When Kasenge reached Primary One, Muleebe then a food stuff seller at Kitunzi Market and a sister to his grandfather joined hands with Kasenge’s grandmother to raise school fees for him.

“They raised the money they could raise and that’s where Uganda Microfinance came in. So, they could go for a loan and top up,” he recalls.

Away from school, Kasenge would help both women with work. Whenever he came back from school he would help his grandmother vend avocados and jackfruits to help her raise money to take care of family and pay his school fees.

He also used to work as a cleaner in a nearby supermarket from where he earned some money to cater for his transport to school.

“There is a supermarket which was in the trading centre. Most of my friends used to believe it’s our supermarket but it wasn’t ours. I used to come and collect rubbish, that rubbish they keep in cans. I come, I clean the supermarket, they give me the money. So, thats the money I used to use to transport myself to school”

Like any other child, Kasenge had wishes of joining a good secondary school. This dream came to reality when one of his aunties funded his senior one first term at Mengo Senior School.

Kasenge like many children coming from poor families later forgot where he came from, joined a peer group of friends something that affected his academic performance.
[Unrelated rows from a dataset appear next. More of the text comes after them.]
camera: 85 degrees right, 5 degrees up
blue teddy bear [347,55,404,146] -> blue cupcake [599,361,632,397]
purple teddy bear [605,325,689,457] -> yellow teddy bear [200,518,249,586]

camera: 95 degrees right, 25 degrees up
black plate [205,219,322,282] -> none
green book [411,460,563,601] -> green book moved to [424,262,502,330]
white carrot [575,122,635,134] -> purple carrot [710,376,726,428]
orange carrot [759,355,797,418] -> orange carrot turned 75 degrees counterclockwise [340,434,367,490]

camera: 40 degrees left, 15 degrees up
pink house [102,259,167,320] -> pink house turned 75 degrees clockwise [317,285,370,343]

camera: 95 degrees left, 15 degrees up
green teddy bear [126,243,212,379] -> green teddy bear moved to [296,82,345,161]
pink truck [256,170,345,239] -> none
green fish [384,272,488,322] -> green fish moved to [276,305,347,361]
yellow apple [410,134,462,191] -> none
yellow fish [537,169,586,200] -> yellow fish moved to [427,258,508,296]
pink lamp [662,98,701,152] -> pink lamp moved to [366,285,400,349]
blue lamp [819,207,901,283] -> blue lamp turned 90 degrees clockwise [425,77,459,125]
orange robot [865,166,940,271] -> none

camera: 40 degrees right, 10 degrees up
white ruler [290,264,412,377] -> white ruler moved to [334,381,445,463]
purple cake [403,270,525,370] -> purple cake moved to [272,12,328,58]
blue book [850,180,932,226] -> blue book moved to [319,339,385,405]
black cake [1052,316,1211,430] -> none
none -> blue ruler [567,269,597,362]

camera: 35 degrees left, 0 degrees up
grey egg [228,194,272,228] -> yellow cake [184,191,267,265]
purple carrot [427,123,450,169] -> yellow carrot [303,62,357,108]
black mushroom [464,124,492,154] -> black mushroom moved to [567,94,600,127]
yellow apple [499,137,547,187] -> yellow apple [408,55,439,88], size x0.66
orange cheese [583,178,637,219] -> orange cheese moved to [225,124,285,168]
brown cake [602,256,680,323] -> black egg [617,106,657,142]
He failed exams and was asked to repeat. The situation didn’t change in his A’ Level as he again failed exams due to lack of concentration.

Kasenge’s poor academic performance was a huge disappointment to his grandparents who had sacrificed a-lot to raise school fees for him for all the years.

“They were disappointed in me. I told them I need one chance like this. Give me a chance”

After convincing his grandmother for a second chance, he repeated Senior Six, later passing to join his dream University.

“I went to Makerere University, I applied, I was given a Bachelors in Industrial and Organizational Psychology and I did it.”

At Makerere, the hustle never stopped as Kasenge used to collect rubbish from people’s homes to earn some money.

His dedication and refocus led him to success, graduating with a 2nd Class Upper degree.

Last week, upon graduating, Kasenge alongside his friends walked to Kitunzi market, Lungujja where his grandmother works, knelt and thanked her for paying his school fees.

Kasenge pays his respects to his lifetime benefactor

Describing the eventful day, Kasenge’s grandmother recalls excitement seeing his grandson in a gown which she attributes to God’s grace.

“I feel sorry for those who do not take care of their children. You can never know what God has in store for you,” Muleebe says.

She says she was surprised to see his grandson coming to show appreciation to her unlike many other children who prefer not to do so to their parents.

His grandmother was moved by Kasenge's gesture

“It’s not easy. Most children wouldn’t want to show that this is where I come from. He wasn’t embarrassed. He came and knelt down to give his thanks,” Muleebe says.

Kasenge also recognizes his grandfather who he says sacrificed a-lot to see him pursue his dream.

“His daughter and sons sent him money to go for the check up for the ears and also get medication but for him he just gave me the money to go and clear the campus and the end of the day, he no longer hears well”

Now that he graduated, Kasenge has now gone back to help his highly indebted grandparents.